В «филиале» нас всех провели через рентген. В темноте кабинета я различил две тени. Слышалась немецкая речь, латинские термины. «Сюда!» — скомандовала правая тень, и рука в холодной резиновой перчатке крепко сжала мне плечо. Это был наш врач, час тому назад я успел передать ему привет «от Ивана Гавриловича». Слева от него, как я понял, сидел немецкий «унтерарцт», Ледяная металлическая рамка прижалась к моей груди. «Дыши!». Я нерешительно вздохнул, не зная, что будет лучше для меня — дышать глубоко или, наоборот, затаить дыхание. Немецкий врач что-то пробурчал. Рука незаметно подталкивала туда-сюда. «Нихт кляр!»[12] — сказал немец. «Их глаубе, цвай вохе бехандлюнг!»[13] — предложил русский. «Гут»[14], — недовольно согласился немец и махнул рукой….
Я вышел, словно сдал решающий экзамен. «Цвай вохе бехандлюнг» — две недели лечения — вскоре с помощью резинки и карандаша превратились в «цвай монат», два месяца. Об этом позаботился писарь Михаил Андреевич, тихий пожилой человек с круглым бледным лицом, тоже один из «архангелов» Ивана Гавриловича. Он же помогал с едой, с куревом… Данный мне пароль сработал наверняка!
А сам Иван Гаврилович — он остался где-то там, в общем лагере, и продолжал воевать за жизнь людей. Я услышал об участившихся побегах из ревира и невольно подумал о главвраче. Почему он не бежит? Потому что помогает бежать другим. Да и дожить тоже. «Если уж «ждать», — думал я, — то только так, не иначе…»
И вдруг как-то ночью меня разбудил Михаил Андреевич. Он держал в руках карбидную лампочку, дрожащее пламя освещало его лицо, бледное, как бумага. Он поманил меня в угол барака — на улицу выходить было еще рано — и тревожным шепотом сообщил, что Ивана Гавриловича и нескольких врачей забрали в гестапо. «Как? Почему?» — только бормотал я. «Почему?» — усмехнулся «архангел». Мы долго молча стояли и курили. И обоим думалось со страхом: что с ним сейчас? Если бы мы могли знать!
И вот теперь, ошалев от радости, мы потчуем его и говорим, говорим.

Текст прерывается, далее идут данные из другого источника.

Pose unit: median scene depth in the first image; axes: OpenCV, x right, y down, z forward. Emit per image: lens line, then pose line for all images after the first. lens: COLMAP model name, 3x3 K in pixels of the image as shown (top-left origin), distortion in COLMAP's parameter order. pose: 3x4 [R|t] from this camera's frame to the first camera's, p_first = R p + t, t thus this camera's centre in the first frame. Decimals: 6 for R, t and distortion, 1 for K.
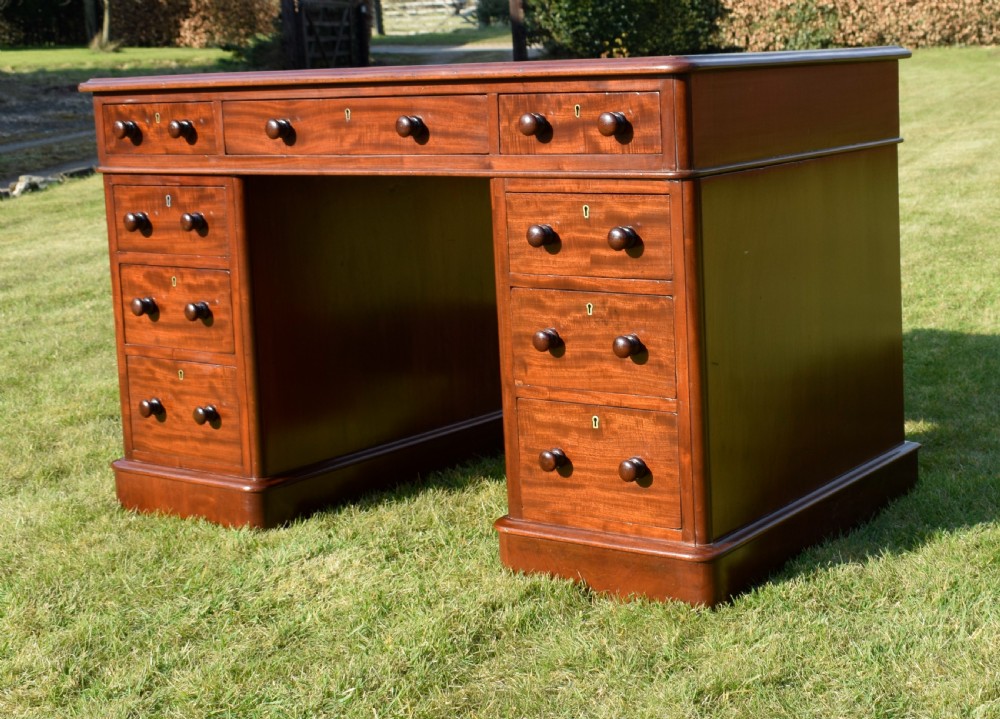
lens RADIAL K [[1622.9, 0, 662.3], [0, 1622.9, 333.0], [0, 0, 1]] dist [-0.028266, 0.018597]
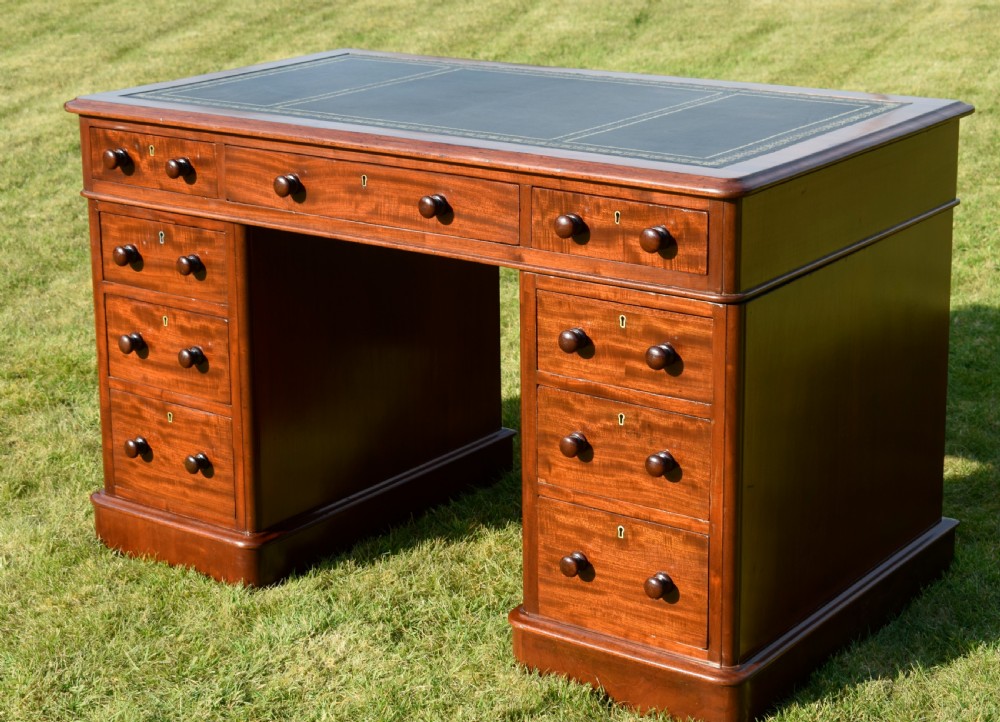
lens RADIAL K [[2045.8, 0, 472.0], [0, 2045.8, 361.2], [0, 0, 1]] dist [-0.023682, 0.003110]
pose [[0.997030, 0.038695, -0.066588, -0.049395], [-0.029738, 0.990988, 0.130607, -0.188140], [0.071042, -0.128239, 0.989196, -0.182495]]
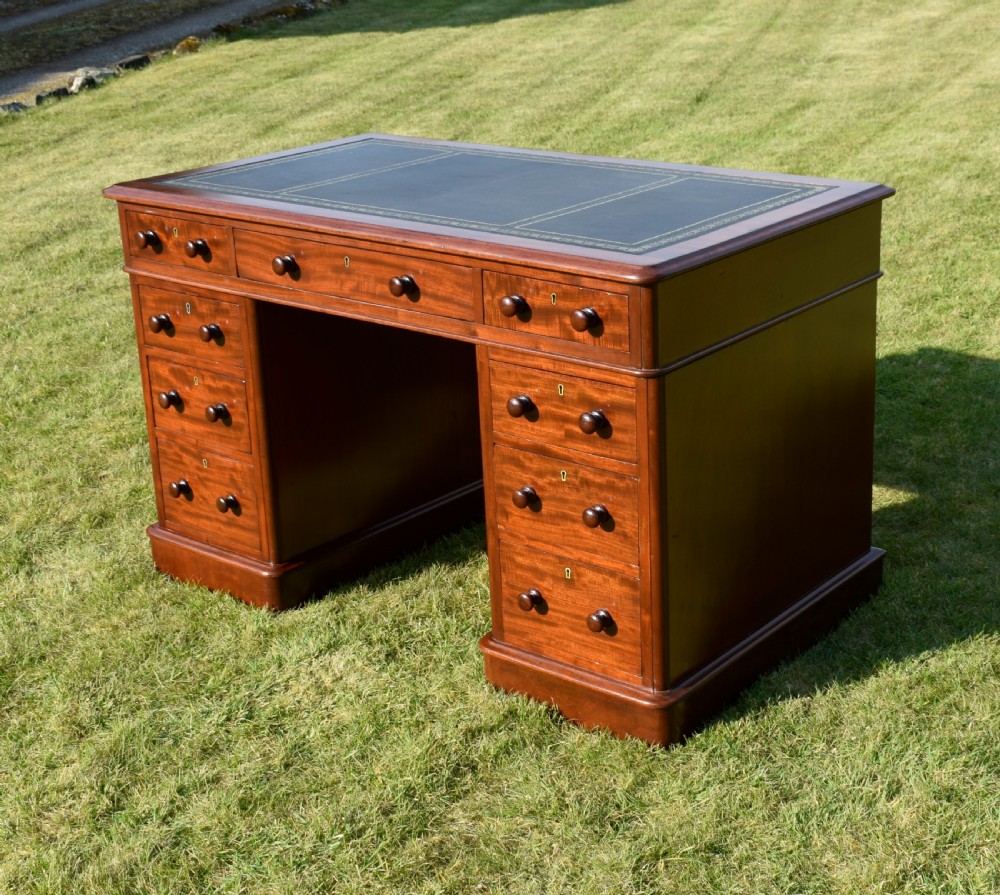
lens RADIAL K [[1605.0, 0, 603.7], [0, 1605.0, 493.4], [0, 0, 1]] dist [-0.019592, -0.002909]
pose [[0.996769, 0.038994, -0.070216, 0.053152], [-0.023514, 0.977608, 0.209116, -0.210033], [0.076798, -0.206789, 0.975367, -0.041947]]
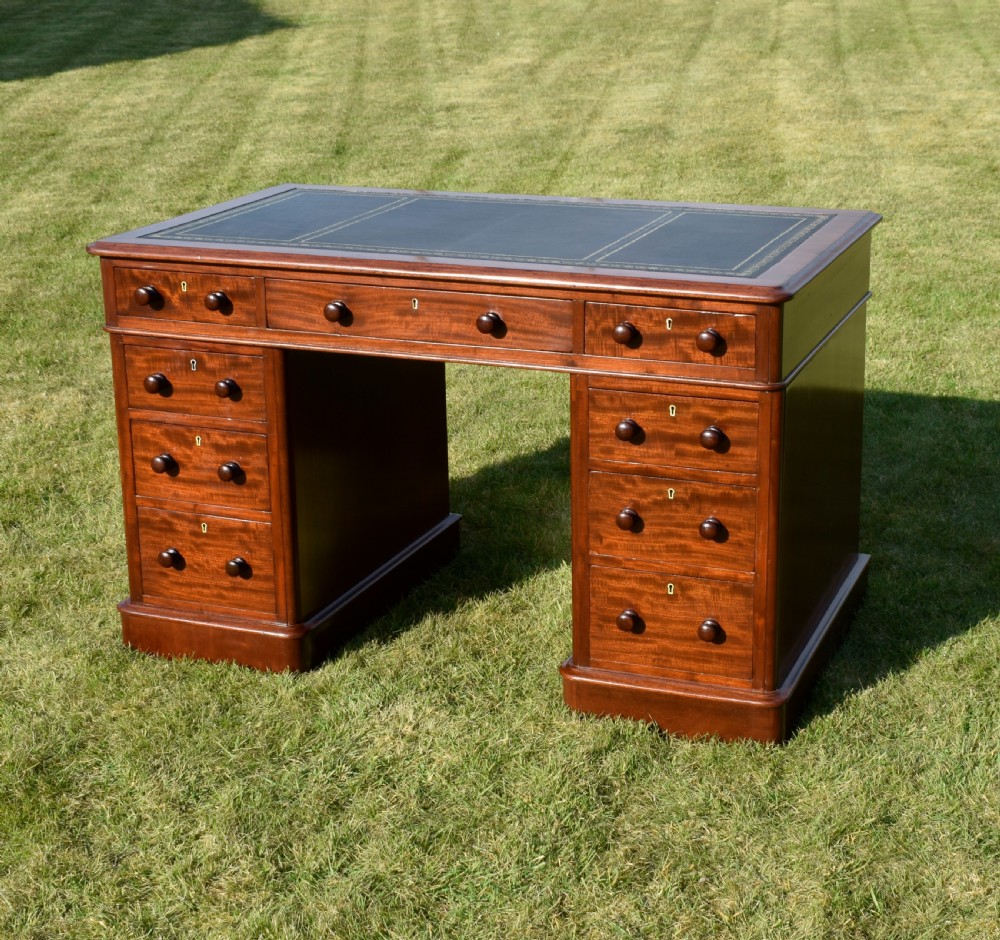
lens RADIAL K [[1789.4, 0, 588.8], [0, 1789.4, 470.6], [0, 0, 1]] dist [-0.030641, -0.055432]
pose [[0.975408, -0.039979, 0.216749, -0.341417], [0.009112, 0.989885, 0.141581, -0.191526], [-0.220216, -0.136124, 0.965906, -0.175181]]
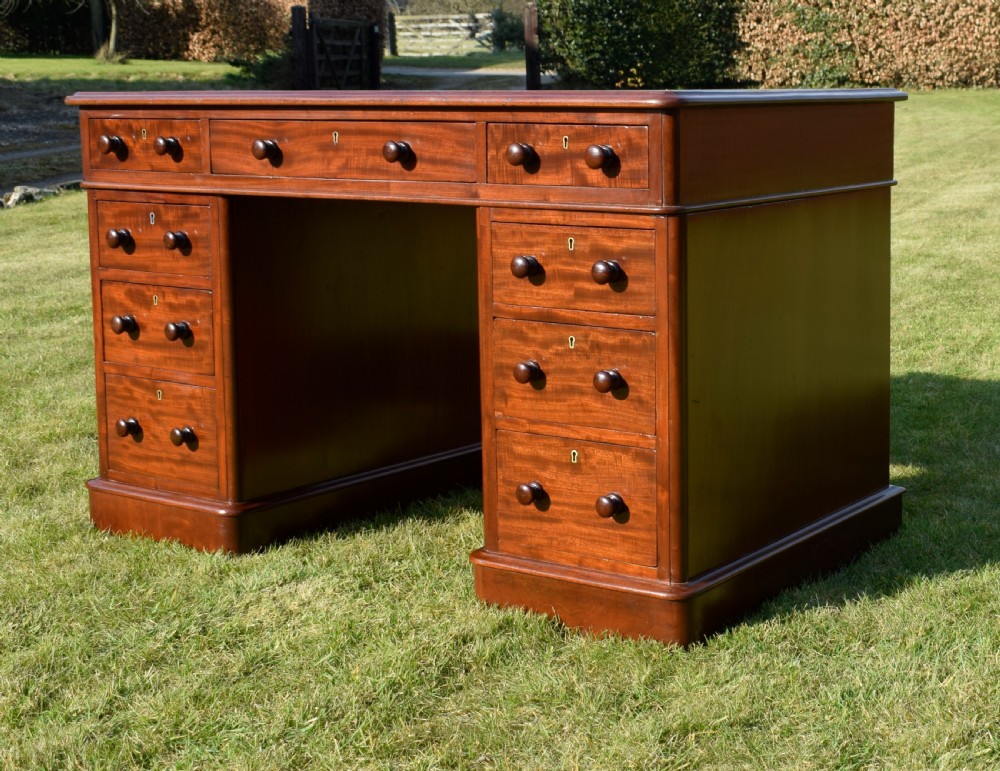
lens RADIAL K [[1641.4, 0, 703.1], [0, 1641.4, 360.1], [0, 0, 1]] dist [-0.022354, 0.002617]
pose [[0.999262, 0.032708, 0.020131, 0.014399], [-0.032615, 0.999456, -0.004948, -0.001379], [-0.020282, 0.004288, 0.999785, -0.004124]]
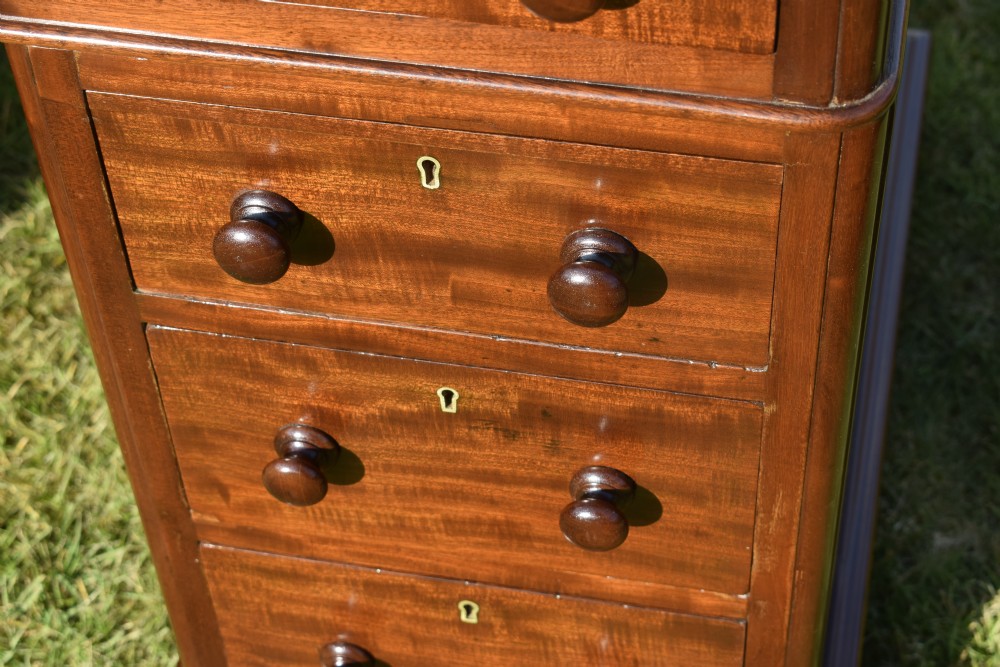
lens RADIAL K [[2111.8, 0, 500.0], [0, 2111.8, 333.5], [0, 0, 1]] dist [0.001480, 0.047303]
pose [[0.937469, -0.260991, 0.230297, -0.116643], [0.069614, 0.788859, 0.610619, -0.253265], [-0.341038, -0.556405, 0.757699, 0.638316]]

Несколько раз в передней звонил телефон, друзья, узнавшие о приезде дорогого гостя, просили сказать ему хоть несколько слов, но хозяин дома брал трубку и неизменно отвечал, что Иван Гаврилович устал и сейчас отдыхает. «Какого черта врешь! — орал на него Иван Гаврилович. — Я занят тяжелым трудом!» Он шутливо показывал на придвинутые к нему яства, а потом на сердце. «Уморите вы меня, братцы, во мне же весу больше центнера плюс два инфаркта». Все смеялись, и больше всех он сам — над собой, над своими болезнями.
«Все правильно, товарищи!» — сказал он, когда мы провожали его на вокзале, и вдруг, поднявшись на ступеньку вагона, запел песню, которую любил петь там, в лагере, разумеется, тайно, за закрытыми дверями. Это была песня о Москве. «Я по свету немало хаживал…» Мы дружно подтянули.
На перроне на нас смотрели удивленно. «Уж не во хмелю ли они?» — было написано на лицах. Да, в нас говорил хмель, но особый: любовь к жизни, друг к другу, память о прошлом.
Мы пели до тех пор, пока поезд не скрылся из глаз.
Под Новый год первой, как всегда, приходит поздравительная открытка из Костромы, От него. И, как всегда, со стихами.
Стихи напечатаны на машинке. А дальше приписка от руки.
«Это ведь я не столько о тебе, сколько о себе — насчет недуга. Слякотная осень оживила мои болячки, выползли, разбойники, на свет божий и тиранили. Пришлось учить студентов на дому, с «постельной» кафедры. Но ничего, ходили исправно, слушали внимательно. А потом, конечно, рой вопросов. Короче — жил, и тем спасался… Сейчас полегче, встаю. Вижу в окне двор, белый от снега, синичек перед окном. Все-таки как это прекрасно: снег, деревья, птицы, ожиданье чего-то хорошего… Давай и ты не хандри. Надо держаться, дружище, памятуя, что хуже, чем когда-то, для нас уже не будет, а все лучше еще может быть! Твой Володя».